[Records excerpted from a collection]
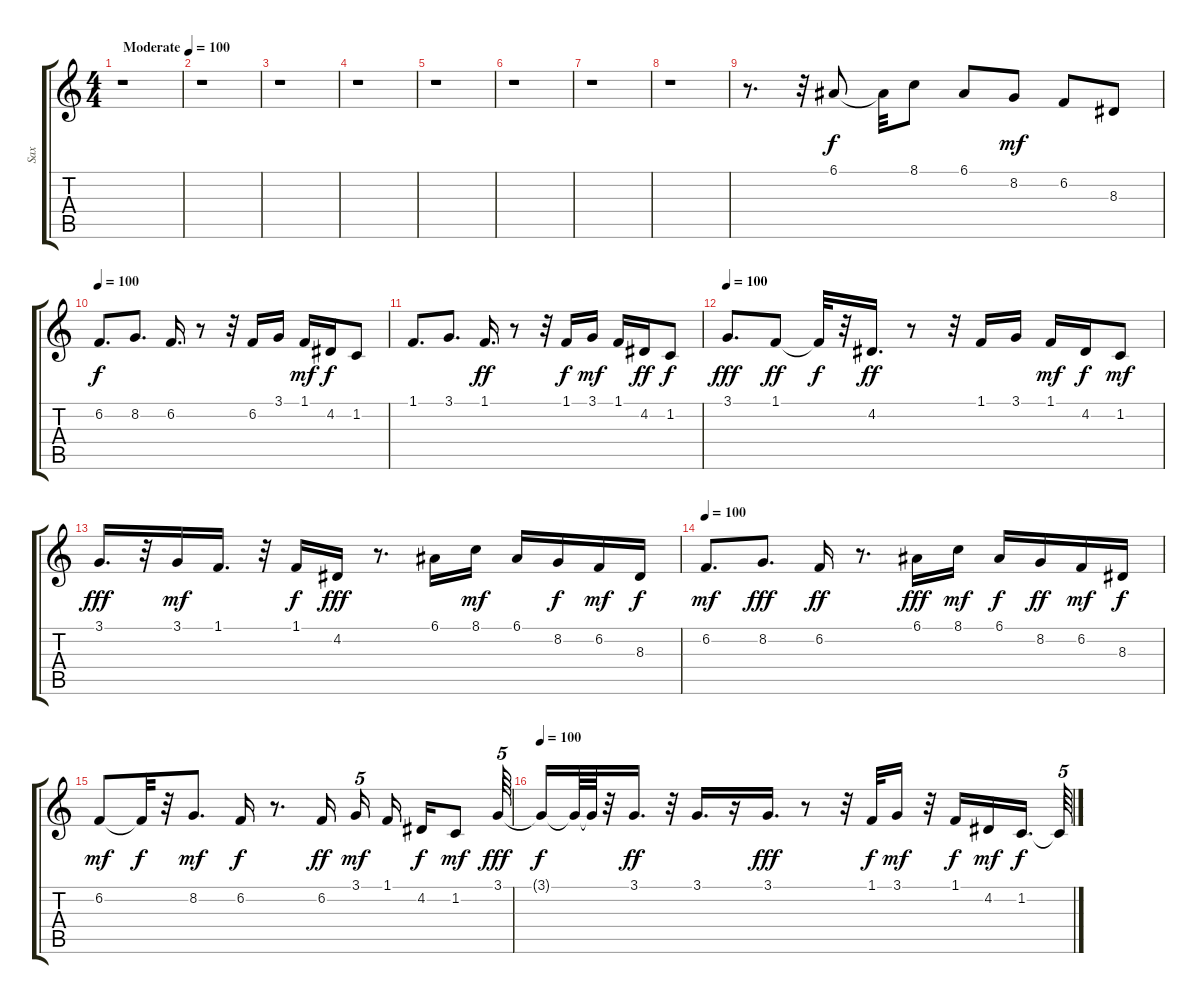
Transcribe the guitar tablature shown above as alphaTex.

\track ("Sax" "Sax") {instrument baritonesax}
\staff {score tabs}
\tuning (E4 B3 G3 D3 A2 E2) {hide}
\ts (4 4)
\tempo (100 "Moderate")
\clef g2
\ks c
r.1{dy f instrument baritonesax} |
r.1 |
r.1 |
r.1 |
r.1 |
r.1 |
r.1 |
r.1 |
r.8{d} r.32 6.1.8 6.1{t}.32 8.1.8 6.1.8 8.2.8{dy mf} 6.2.8 8.3.8 |
\tempo 100
6.2.8{d dy f} 8.2.8{d} 6.2.16{d} r.8 r.32 6.2.16 3.1.16 1.1.16{dy mf} 4.2.16{dy f} 1.2.8 |
1.1.8{d} 3.1.8{d} 1.1.16{d dy ff} r.8 r.32 1.1.16{dy f} 3.1.16{dy mf} 1.1.16 4.2.16{dy ff} 1.2.8{dy f} |
\tempo 100
3.1.8{d dy fff} 1.1.8{dy ff} 1.1{t}.32{dy f} r.32 4.2.16{d dy ff} r.8 r.32 1.1.16 3.1.16 1.1.16{dy mf} 4.2.16{dy f} 1.2.8{dy mf} |
3.1.16{d dy fff} r.32 3.1.16{dy mf} 1.1.16{d} r.32 1.1.16{dy f} 4.2.16{dy fff} r.8{d} 6.1.16 8.1.16{dy mf} 6.1.16 8.2.16{dy f} 6.2.16{dy mf} 8.3.16{dy f} |
\tempo 100
6.2.8{d dy mf} 8.2.8{d dy fff} 6.2.16{dy ff} r.8{d} 6.1.16{dy fff} 8.1.16{dy mf} 6.1.16{dy f} 8.2.16{dy ff} 6.2.16{dy mf} 8.3.16{dy f} |
6.2.8{dy mf} 6.2{t}.32{dy f} r.32 8.2.8{d dy mf} 6.2.16{dy f} r.8{d} 6.2.16{dy ff beam splitsecondary} 3.1.16{tu (5 4) dy mf} 1.1.16 4.2.16{dy f} 1.2.8{dy mf} 3.1.64{tu (5 4) dy fff} |
\tempo 100
3.1{t}.16{dy f} 3.1{t}.64 3.1{t}.64 r.32 3.1.16{d dy ff} r.32 3.1.16{d} r.16 3.1.16{d dy fff} r.8 r.32 1.1.32{dy f} 3.1.16{dy mf} r.32 1.1.16{dy f} 4.2.16{dy mf} 1.2.16{d dy f} 1.2{t}.64{tu (5 4)}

» **WHAT YOU NEED TO DO**
Change "guitar tablature" to "guitar tab" throughout all the items above, and reproduce everything else unaltered. Leave the pictures out of your answer.

» **THE RESPONSE**
Transcribe the guitar tab shown above as alphaTex.

\track ("Sax" "Sax") {instrument baritonesax}
\staff {score tabs}
\tuning (E4 B3 G3 D3 A2 E2) {hide}
\ts (4 4)
\tempo (100 "Moderate")
\clef g2
\ks c
r.1{dy f instrument baritonesax} |
r.1 |
r.1 |
r.1 |
r.1 |
r.1 |
r.1 |
r.1 |
r.8{d} r.32 6.1.8 6.1{t}.32 8.1.8 6.1.8 8.2.8{dy mf} 6.2.8 8.3.8 |
\tempo 100
6.2.8{d dy f} 8.2.8{d} 6.2.16{d} r.8 r.32 6.2.16 3.1.16 1.1.16{dy mf} 4.2.16{dy f} 1.2.8 |
1.1.8{d} 3.1.8{d} 1.1.16{d dy ff} r.8 r.32 1.1.16{dy f} 3.1.16{dy mf} 1.1.16 4.2.16{dy ff} 1.2.8{dy f} |
\tempo 100
3.1.8{d dy fff} 1.1.8{dy ff} 1.1{t}.32{dy f} r.32 4.2.16{d dy ff} r.8 r.32 1.1.16 3.1.16 1.1.16{dy mf} 4.2.16{dy f} 1.2.8{dy mf} |
3.1.16{d dy fff} r.32 3.1.16{dy mf} 1.1.16{d} r.32 1.1.16{dy f} 4.2.16{dy fff} r.8{d} 6.1.16 8.1.16{dy mf} 6.1.16 8.2.16{dy f} 6.2.16{dy mf} 8.3.16{dy f} |
\tempo 100
6.2.8{d dy mf} 8.2.8{d dy fff} 6.2.16{dy ff} r.8{d} 6.1.16{dy fff} 8.1.16{dy mf} 6.1.16{dy f} 8.2.16{dy ff} 6.2.16{dy mf} 8.3.16{dy f} |
6.2.8{dy mf} 6.2{t}.32{dy f} r.32 8.2.8{d dy mf} 6.2.16{dy f} r.8{d} 6.2.16{dy ff beam splitsecondary} 3.1.16{tu (5 4) dy mf} 1.1.16 4.2.16{dy f} 1.2.8{dy mf} 3.1.64{tu (5 4) dy fff} |
\tempo 100
3.1{t}.16{dy f} 3.1{t}.64 3.1{t}.64 r.32 3.1.16{d dy ff} r.32 3.1.16{d} r.16 3.1.16{d dy fff} r.8 r.32 1.1.32{dy f} 3.1.16{dy mf} r.32 1.1.16{dy f} 4.2.16{dy mf} 1.2.16{d dy f} 1.2{t}.64{tu (5 4)}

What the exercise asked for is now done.